_Extrait du document_
:::
Cette brochure recommande, par exemple, d'exclure tout «stage» proposé après la formation professionnelle initiale dans le métier qui a été appris. En effet, la personne ayant terminé un apprentissage est parfaitement au courant de la tâche à accomplir, sa capacité de travail est complète et le stage n'a aucun caractère formateur. Les seuls cas admissibles surviennent lors d'un changement de branche après la formation initiale, par exemple pour un apprenti de commerce dans une entreprise de construction en bois qui souhaite se réorienter dans la banque ou les assurances. En pareille situation, un salaire minimal de 1800 fr. du 1e au 3e mois et de 2400 fr. du 4e au 6e mois est recommandé. De même, pour les titulaires d'un master universitaire, un salaire mensuel de 3200 fr. au minimum devrait être versé.
«Un contrat de travail usuel»
L'Union syndicale suisse estime, de son côté, qu'un «stage est un contrat de travail usuel qui doit en respecter toutes les règles, indique son secrétaire central Jean-Christophe Schwaab. Pour déterminer le salaire, il faut, lors de la conclusion du contrat, définir quelle est la partie «prestation de travail» et quelle est la partie «formation». En ce qui concerne la partie «travail», nous revendiquons que le salaire usuel de la branche (par exemple celui prévu par la CCT) soit versé. Pour la partie «formation», un salaire moindre est acceptable et son montant doit correspondre à un revenu d'apprenti. A notre avis, il ne faut pas simplement considérer le stage comme un contrat d'apprentissage, car ce dernier est un rapport de travail dont les moindres détails sont prévus dans les ordonnances de formation, alors que le contenu d'un stage est laissé à la libre appréciation des parties au contrat et n'a pas à respecter les conditions strictes du contrat d'apprentissage; il n'est donc pas soumis à des règles protectrices particulières et impératives.»
Il n'en reste pas moins que, même si le contenu dépend de la négociation entre employeur et employé, une rémunération est obligatoire, car il s'agit bien d'un contrat de travail, explique encore Jean-Christophe Schwaab: «Cette règle vaut à notre avis pour toute forme de stage (sauf pour les stages professionnels de l'assurance chômage dont le statut est réglé par la loi), y compris ceux qui sont suivis à des fins d'orientation. Ces derniers, même s'ils durent peu de temps et si la prestation de travail est par nature peu importante, devraient donner droit à un salaire, fût-il symbolique, étant donné qu'il s'agit de découvrir le monde du travail, ses contraintes (horaires, discipline, etc.), mais aussi ses avantages (salaire).»
:::
_Tâche 1_
Répondez à ces questions à l'aide de l'extrait sur la rémunération des stages :
(a) Quel salaire minimal la brochure recommande-t-elle du 4e au 6e mois en cas de changement de branche ?
(b) Quelle fonction Jean-Christophe Schwaab occupe-t-il à l'Union syndicale suisse ?
(c) Quels stages échappent, selon lui, à la règle de la rémunération obligatoire ?
_Tâche 2_
D'après l'extrait sur la rémunération des stages, pourquoi la brochure recommande-t-elle d'exclure tout stage proposé après la formation initiale dans le métier appris ?
_Tâche 3_
Poursuivez l'extrait sur la rémunération des stages à partir de sa dernière phrase.
Les entrées ne servent à rien ici.
:::
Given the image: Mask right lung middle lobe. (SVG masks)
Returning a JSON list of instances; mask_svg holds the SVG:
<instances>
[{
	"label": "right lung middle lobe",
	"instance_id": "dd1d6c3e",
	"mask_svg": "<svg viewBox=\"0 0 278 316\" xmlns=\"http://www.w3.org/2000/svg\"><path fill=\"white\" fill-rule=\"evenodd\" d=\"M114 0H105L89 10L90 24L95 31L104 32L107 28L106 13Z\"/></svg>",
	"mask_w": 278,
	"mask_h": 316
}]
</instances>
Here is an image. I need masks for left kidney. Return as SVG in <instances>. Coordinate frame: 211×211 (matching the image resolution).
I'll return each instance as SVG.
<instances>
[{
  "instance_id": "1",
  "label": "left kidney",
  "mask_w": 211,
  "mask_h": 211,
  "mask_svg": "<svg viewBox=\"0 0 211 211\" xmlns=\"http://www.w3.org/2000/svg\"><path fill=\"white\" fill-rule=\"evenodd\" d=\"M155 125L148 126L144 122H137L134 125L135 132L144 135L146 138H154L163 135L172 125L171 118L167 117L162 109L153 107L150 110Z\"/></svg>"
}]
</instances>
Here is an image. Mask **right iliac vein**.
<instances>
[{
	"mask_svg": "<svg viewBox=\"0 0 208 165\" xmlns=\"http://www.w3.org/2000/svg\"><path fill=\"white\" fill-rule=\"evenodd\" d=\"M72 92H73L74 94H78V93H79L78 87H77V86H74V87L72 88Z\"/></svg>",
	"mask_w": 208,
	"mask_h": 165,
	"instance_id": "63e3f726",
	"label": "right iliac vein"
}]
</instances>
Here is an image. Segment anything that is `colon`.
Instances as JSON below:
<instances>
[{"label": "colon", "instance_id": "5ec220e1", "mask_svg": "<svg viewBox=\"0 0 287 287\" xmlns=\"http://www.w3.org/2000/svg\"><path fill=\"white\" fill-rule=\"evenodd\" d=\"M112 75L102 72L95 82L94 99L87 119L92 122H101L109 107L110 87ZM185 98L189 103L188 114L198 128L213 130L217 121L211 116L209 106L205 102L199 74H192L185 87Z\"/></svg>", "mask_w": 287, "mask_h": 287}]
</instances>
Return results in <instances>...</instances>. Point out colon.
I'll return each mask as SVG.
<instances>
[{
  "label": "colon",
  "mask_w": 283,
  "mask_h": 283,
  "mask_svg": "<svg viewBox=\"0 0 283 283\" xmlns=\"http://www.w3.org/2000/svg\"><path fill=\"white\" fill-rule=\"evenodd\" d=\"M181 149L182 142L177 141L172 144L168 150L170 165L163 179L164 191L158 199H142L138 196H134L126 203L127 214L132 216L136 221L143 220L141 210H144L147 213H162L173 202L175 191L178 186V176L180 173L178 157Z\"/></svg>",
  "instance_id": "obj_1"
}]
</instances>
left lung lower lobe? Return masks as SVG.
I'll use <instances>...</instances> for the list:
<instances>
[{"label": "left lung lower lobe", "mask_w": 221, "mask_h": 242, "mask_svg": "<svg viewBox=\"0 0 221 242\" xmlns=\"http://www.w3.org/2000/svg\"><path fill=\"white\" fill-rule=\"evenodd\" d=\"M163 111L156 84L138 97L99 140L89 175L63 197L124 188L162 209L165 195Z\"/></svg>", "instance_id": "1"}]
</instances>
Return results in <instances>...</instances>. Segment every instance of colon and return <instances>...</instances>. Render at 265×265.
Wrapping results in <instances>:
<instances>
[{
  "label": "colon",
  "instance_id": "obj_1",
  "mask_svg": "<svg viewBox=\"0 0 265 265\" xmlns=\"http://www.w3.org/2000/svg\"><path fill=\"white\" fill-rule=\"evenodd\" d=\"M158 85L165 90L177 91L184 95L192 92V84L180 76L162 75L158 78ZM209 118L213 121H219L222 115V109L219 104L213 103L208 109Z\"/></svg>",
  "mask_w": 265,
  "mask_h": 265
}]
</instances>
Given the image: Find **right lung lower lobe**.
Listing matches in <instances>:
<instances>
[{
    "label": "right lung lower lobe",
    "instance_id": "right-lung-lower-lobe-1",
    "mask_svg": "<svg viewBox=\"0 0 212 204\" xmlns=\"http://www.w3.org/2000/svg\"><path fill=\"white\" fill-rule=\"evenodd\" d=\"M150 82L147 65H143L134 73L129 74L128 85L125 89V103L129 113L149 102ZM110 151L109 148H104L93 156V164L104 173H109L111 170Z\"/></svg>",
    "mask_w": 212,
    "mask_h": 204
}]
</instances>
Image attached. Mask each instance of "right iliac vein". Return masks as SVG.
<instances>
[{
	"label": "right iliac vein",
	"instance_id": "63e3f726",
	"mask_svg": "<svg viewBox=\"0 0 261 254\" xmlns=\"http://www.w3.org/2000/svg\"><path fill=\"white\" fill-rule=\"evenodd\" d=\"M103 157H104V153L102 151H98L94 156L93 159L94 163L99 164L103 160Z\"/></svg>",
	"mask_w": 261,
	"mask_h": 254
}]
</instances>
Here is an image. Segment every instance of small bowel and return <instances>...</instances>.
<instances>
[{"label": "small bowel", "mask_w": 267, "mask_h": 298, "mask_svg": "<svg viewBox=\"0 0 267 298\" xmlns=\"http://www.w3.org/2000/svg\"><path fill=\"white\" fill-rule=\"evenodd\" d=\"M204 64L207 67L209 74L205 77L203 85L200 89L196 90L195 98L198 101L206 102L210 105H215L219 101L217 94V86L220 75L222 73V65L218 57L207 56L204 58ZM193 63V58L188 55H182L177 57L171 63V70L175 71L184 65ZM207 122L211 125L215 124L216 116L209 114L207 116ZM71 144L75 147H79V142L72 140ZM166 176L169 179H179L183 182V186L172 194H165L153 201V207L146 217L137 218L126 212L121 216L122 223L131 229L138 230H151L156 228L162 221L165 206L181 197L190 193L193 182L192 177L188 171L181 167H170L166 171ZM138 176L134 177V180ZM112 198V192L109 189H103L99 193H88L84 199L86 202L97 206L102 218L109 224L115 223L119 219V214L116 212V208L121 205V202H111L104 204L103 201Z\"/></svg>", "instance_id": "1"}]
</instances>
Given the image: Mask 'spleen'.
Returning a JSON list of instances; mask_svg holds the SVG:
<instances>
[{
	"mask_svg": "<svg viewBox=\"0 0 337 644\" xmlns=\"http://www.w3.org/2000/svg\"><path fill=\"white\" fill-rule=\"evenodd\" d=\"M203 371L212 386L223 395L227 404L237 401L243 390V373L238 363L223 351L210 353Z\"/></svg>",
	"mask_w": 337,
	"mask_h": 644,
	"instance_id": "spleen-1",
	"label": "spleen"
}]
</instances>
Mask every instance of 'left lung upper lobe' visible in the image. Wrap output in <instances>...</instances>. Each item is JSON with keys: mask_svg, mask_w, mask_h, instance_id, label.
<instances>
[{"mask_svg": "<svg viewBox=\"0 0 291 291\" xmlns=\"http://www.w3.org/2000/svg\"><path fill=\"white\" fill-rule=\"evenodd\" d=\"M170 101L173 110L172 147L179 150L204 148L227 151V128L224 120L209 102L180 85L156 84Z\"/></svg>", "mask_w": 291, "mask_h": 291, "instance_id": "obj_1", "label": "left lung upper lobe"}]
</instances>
:::
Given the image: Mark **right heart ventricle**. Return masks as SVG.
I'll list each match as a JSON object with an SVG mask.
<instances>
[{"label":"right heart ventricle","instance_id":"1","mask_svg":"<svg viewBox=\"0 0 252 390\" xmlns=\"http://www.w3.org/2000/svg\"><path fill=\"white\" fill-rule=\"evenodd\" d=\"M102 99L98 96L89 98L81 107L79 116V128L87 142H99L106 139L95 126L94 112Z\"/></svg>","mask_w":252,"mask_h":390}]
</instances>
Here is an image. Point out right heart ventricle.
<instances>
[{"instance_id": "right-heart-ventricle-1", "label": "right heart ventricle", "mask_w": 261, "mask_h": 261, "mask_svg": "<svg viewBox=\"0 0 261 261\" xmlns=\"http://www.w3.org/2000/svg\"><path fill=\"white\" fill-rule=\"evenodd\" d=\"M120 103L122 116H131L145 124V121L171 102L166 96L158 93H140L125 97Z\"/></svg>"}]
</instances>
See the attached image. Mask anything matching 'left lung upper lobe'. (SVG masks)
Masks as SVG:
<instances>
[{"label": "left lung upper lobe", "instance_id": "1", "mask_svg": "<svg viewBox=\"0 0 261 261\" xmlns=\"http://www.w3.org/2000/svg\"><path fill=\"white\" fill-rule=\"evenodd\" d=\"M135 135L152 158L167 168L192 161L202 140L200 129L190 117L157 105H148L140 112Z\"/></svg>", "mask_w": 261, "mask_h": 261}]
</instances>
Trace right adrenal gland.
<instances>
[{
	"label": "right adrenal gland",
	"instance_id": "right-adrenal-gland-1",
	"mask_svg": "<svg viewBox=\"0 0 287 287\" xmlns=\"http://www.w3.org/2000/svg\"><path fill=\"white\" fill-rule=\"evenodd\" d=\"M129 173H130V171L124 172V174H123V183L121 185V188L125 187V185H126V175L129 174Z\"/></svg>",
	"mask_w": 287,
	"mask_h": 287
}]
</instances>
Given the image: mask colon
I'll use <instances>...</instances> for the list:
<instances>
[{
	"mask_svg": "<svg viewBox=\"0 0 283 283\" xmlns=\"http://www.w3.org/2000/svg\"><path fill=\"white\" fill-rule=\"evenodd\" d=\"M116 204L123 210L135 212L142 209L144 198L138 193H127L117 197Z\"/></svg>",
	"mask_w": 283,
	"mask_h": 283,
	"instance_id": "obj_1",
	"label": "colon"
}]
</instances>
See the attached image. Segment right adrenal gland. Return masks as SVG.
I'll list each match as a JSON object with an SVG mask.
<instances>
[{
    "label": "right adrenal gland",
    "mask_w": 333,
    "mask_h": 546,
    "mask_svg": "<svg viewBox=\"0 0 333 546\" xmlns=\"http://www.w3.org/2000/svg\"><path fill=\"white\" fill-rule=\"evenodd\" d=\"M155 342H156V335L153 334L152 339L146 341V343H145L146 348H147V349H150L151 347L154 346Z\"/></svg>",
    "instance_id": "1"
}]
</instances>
:::
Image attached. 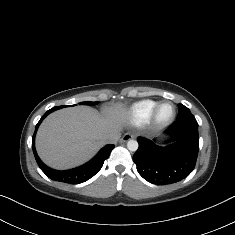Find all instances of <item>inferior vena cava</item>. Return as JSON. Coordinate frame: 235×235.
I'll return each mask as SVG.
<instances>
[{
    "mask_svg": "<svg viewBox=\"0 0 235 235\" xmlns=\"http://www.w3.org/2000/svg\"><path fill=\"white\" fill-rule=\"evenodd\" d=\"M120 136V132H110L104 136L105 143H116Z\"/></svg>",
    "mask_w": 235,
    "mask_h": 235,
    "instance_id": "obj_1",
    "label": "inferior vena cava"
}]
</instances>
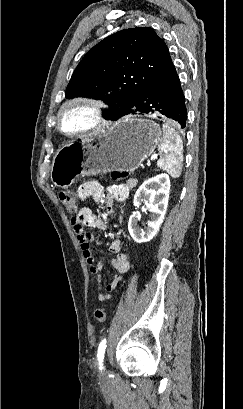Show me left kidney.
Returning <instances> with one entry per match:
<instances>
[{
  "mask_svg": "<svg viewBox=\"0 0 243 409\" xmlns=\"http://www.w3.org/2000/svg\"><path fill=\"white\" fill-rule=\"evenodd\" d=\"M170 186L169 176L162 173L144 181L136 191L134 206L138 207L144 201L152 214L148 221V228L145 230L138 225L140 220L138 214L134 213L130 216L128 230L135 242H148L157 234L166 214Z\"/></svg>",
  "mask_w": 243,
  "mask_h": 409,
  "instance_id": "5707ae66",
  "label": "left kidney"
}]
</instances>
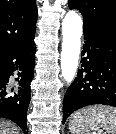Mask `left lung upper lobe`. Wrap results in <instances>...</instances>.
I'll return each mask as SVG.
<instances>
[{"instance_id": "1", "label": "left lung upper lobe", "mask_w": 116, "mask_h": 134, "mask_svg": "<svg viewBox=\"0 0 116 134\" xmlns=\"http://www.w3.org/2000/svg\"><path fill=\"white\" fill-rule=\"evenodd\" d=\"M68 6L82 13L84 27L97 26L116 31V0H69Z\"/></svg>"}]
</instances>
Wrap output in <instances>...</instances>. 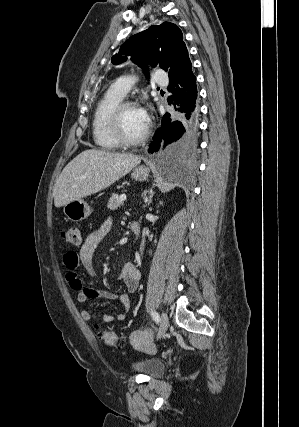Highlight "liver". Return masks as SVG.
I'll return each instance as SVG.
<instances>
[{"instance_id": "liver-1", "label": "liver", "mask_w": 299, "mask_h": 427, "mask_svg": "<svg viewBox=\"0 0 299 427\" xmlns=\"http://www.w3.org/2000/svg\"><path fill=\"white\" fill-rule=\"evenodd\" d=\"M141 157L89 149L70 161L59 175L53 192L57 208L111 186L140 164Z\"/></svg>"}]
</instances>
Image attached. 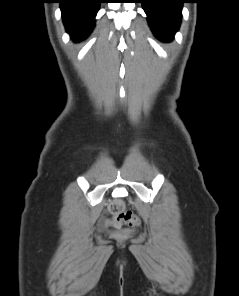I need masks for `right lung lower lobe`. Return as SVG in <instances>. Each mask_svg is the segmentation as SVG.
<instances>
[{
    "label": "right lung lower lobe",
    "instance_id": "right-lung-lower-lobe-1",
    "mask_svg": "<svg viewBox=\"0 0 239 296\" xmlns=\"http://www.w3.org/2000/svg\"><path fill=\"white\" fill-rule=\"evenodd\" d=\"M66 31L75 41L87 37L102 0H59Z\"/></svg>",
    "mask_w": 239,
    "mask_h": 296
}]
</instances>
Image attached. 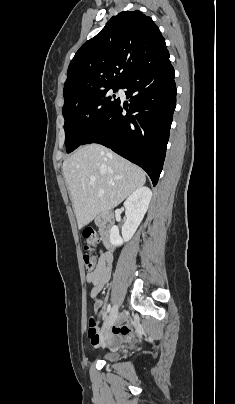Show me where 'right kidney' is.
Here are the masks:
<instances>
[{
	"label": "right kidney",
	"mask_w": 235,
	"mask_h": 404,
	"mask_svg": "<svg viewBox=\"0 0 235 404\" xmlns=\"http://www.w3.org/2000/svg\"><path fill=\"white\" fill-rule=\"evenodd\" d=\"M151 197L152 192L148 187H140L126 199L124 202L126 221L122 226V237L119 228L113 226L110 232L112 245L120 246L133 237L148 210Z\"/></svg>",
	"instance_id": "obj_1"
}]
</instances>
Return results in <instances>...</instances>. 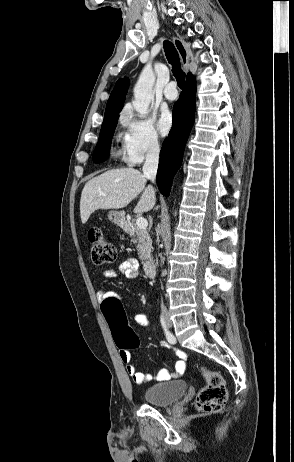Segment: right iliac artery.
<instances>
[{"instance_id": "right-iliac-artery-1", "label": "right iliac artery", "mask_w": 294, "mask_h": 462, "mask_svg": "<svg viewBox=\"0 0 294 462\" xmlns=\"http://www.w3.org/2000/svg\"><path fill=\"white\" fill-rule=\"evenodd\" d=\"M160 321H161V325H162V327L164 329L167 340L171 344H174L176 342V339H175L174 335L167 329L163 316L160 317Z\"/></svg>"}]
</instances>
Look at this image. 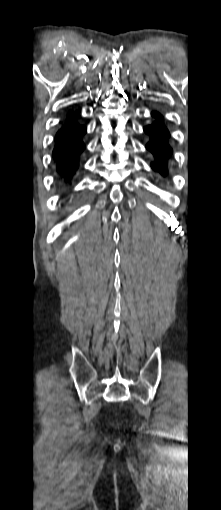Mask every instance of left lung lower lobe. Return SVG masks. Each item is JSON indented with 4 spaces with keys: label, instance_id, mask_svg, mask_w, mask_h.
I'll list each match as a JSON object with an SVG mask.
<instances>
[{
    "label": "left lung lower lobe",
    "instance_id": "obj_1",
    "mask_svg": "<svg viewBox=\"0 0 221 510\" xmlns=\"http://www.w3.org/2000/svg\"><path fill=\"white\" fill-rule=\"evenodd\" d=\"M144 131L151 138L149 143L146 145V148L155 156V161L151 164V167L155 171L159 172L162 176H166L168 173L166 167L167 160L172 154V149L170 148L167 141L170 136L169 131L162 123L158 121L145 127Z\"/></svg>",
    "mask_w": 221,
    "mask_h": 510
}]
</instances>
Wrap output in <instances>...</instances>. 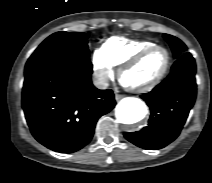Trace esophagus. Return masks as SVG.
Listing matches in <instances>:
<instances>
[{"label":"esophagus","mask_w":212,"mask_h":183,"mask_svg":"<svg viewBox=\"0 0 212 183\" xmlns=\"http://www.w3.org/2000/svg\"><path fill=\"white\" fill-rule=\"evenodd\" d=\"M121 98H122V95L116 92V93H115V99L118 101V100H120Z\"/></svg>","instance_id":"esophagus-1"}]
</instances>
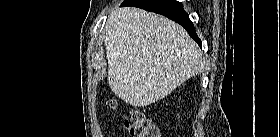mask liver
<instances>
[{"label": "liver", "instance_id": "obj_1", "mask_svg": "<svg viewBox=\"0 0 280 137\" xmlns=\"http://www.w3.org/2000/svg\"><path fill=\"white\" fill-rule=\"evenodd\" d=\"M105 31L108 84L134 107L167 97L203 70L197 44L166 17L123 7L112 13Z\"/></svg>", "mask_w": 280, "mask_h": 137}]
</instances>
:::
_Réponse rédigée 1_
(a) 2400 fr.
(b) Il en est le secrétaire central.
(c) Les stages professionnels de l'assurance chômage, dont le statut est réglé par la loi.

_Réponse rédigée 2_
La personne qui a terminé un apprentissage connaît parfaitement la tâche à accomplir et sa capacité de travail est complète. Un tel stage n'a donc aucun caractère formateur.

_Réponse rédigée 3_
Pratiques dans la presse
En pratique, «plus l'entreprise dans laquelle tu fais un stage est prestigieuse, moins tu es payé», constate avec réalisme le site etudiants.ch. «Nous recevons entre 100 et 150 demandes de stage par année, et cela m'embêterait qu'il y ait une obligation de rémunérer ces stagiaires», lâche pour sa part Ignace Jeannerat, secrétaire général et membre de la rédaction en chef du quotidien Le Temps, qui engage chaque année des bénévoles gratuits. «Je vois cela comme une opération «gagnant-gagnant, précise-t-il. Nous accueillons des volontaires pour trois semaines, sans rémunération, ils peuvent écrire, découvrir de l'intérieur une rédaction et vérifier s'ils se sentent prêts à adopter un tel métier. Nous les voyons à l'œuvre durant ce temps et pouvons repérer des talents. Ces dernières années, tous les stagiaires journalistes que nous avons engagés pour commencer une formation conforme aux normes du Centre romand de formation des journalistes (formation en emploi) avaient préalablement effectué un telle activité non rémunérée. Nous leur exposons clairement les règles du jeu et, vu le caractère réduit de cet engagement, cela ne me paraît pas abusif.»
A noter que ces travailleurs sont généralement titulaires d'une maîtrise universitaire, voire d'une formation postgrade. Le Temps accueille parallèlement les étudiants de l'Académie du journalisme et des médias (AJM) de l'Université de Neuchâtel, rémunérés selon un contrat prévoyant un salaire de 1000 fr. par mois pour huit à dix semaines.
«Voir les jeunes à l'œuvre»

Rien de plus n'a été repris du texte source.